TEXTO APRESENTADO:
********
Recordando Churchill e Tocqueville /premium
Um olhar
retrospectivo sobre dois conceitos de democracia, a partir de dois aristocratas
que defenderam a democracia liberal como “regime
da regra” que presta contas aos eleitores.
JOÃO CARLOS
ESPADA ,
OBSERVADOR, 16
nov 2020
Na
passada quinta-feira, tive o prazer e o privilégio de apresentar na Academia
das Ciências de Lisboa uma breve comunicação sobre “Churchill e Tocqueville: A comum paixão aristocrática
pela liberdade”. Embora o
tema seja antigo, e tivesse sido escolhido há quase um ano, pode ter
actualidade inesperada nos conturbados dias que correm.
Basicamente,
recordando a comum condição aristocrática de Winston Churchill e Alexis de Tocqueville, sugeri um olhar retrospectivo sobre dois conceitos
modernos de democracia.
********
O QUE FAZER:
1/ No texto sobre Churchill e Tocqueville, em que instituição foi apresentada a comunicação mencionada?
2/ Prossiga o texto sobre Churchill e Tocqueville a partir da última frase apresentada.

MATERIAL FORNECIDO:
********
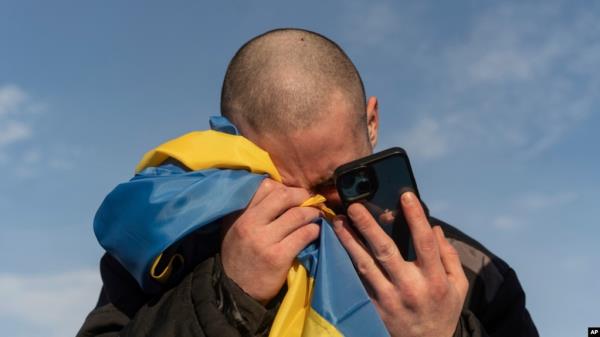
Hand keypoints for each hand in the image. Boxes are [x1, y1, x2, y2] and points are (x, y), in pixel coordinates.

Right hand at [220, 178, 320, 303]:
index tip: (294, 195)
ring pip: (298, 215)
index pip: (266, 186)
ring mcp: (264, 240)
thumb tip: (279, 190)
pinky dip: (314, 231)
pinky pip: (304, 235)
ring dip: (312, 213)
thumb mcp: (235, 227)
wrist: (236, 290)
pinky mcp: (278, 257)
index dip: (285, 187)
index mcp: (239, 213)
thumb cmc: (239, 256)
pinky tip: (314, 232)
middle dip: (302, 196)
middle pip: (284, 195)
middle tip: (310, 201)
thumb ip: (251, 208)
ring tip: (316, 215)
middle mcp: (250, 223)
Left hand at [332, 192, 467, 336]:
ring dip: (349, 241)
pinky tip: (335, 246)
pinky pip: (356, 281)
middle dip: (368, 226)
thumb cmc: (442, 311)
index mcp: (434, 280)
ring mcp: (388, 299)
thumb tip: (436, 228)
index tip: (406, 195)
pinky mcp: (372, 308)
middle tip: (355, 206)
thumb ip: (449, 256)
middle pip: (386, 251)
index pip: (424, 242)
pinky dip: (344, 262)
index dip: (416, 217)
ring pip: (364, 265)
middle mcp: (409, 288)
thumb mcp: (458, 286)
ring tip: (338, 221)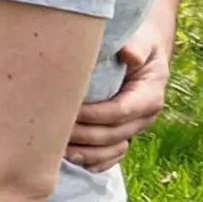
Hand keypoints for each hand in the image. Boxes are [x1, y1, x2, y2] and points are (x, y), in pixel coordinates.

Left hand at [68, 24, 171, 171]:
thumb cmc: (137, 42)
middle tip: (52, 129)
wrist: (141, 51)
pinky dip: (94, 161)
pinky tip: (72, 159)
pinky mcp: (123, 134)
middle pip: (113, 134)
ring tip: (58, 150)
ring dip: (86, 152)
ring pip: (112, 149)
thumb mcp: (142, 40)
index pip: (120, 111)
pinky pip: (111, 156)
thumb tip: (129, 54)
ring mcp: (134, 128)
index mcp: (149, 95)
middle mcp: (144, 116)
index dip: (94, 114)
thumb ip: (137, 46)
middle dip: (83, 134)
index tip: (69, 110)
********
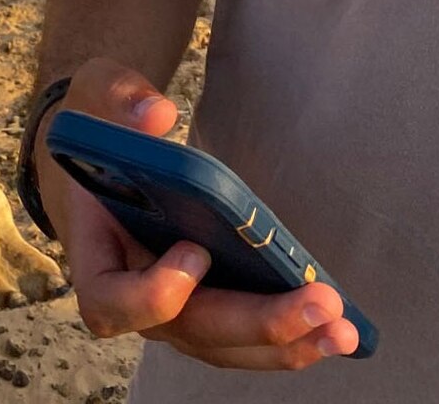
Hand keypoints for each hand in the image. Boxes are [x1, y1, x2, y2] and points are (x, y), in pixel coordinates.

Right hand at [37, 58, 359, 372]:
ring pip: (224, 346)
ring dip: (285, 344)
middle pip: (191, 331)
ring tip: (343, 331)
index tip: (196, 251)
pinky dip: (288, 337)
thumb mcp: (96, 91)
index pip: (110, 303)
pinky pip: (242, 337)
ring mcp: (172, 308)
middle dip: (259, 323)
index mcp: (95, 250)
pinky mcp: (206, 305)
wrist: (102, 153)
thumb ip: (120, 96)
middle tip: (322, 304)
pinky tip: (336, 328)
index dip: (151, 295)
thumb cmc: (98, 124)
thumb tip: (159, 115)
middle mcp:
********
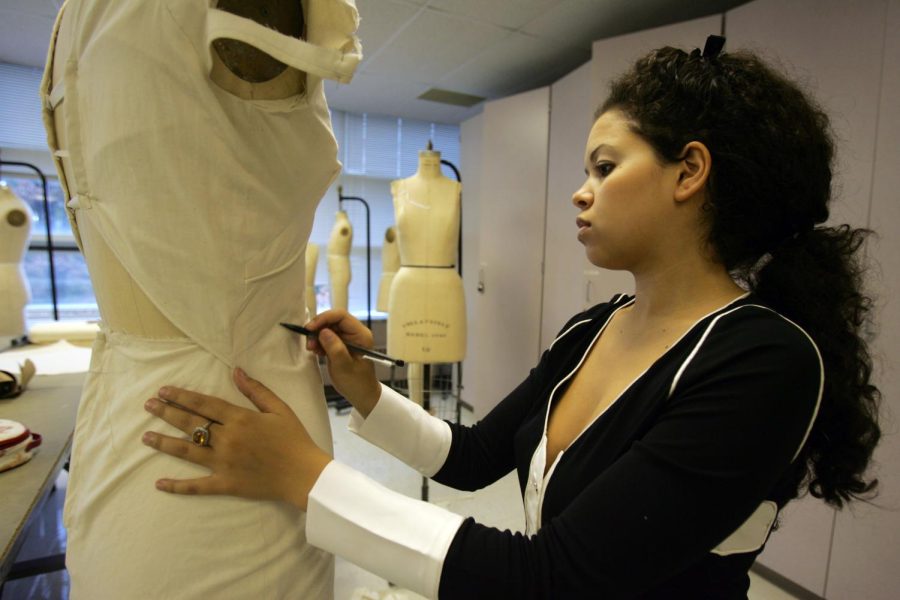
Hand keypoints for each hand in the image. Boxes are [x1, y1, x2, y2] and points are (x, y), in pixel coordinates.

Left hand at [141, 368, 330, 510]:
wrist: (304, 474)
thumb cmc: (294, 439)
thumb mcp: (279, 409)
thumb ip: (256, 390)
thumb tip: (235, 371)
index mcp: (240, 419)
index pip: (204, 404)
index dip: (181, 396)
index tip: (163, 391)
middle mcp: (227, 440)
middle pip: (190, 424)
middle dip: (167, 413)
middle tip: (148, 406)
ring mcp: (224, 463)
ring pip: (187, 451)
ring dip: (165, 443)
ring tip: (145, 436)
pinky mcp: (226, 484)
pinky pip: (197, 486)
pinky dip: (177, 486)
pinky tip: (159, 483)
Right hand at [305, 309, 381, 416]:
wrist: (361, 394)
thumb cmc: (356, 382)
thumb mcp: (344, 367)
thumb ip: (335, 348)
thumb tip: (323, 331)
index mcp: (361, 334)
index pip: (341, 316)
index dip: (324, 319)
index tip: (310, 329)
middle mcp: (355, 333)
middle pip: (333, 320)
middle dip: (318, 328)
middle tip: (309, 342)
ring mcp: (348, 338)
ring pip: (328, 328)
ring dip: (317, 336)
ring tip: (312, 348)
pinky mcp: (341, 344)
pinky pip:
********
RESPOSTAS POR TAREFA:
1/ Na Academia das Ciências de Lisboa.

2/
Na tradição associada a Rousseau (que
muito influenciou Robespierre,
Marx, Lenine e Mussolini, entre outros), a democracia tende a ser
entendida como regime monista, fundado na ‘vontade geral’. Alegadamente resultante de uma ruptura com a
tradição aristocrática descentralizada, a ‘vontade geral’ dos ‘iguais’ daria
lugar, segundo Rousseau, ‘à total alienação por cada associado de ele próprio e
de todos os seus direitos para toda a comunidade’.
Em
contrapartida, Churchill e, no
plano teórico, sobretudo Tocqueville sublinharam o potencial despotismo
desse entendimento da democracia, que associaram a um culto imoderado e moderno
da igualdade. Por
contraste, defenderam um entendimento liberal da democracia, que acentua a
limitação de todos os poderes e o pluralismo da sociedade civil com base na
“regra da lei”.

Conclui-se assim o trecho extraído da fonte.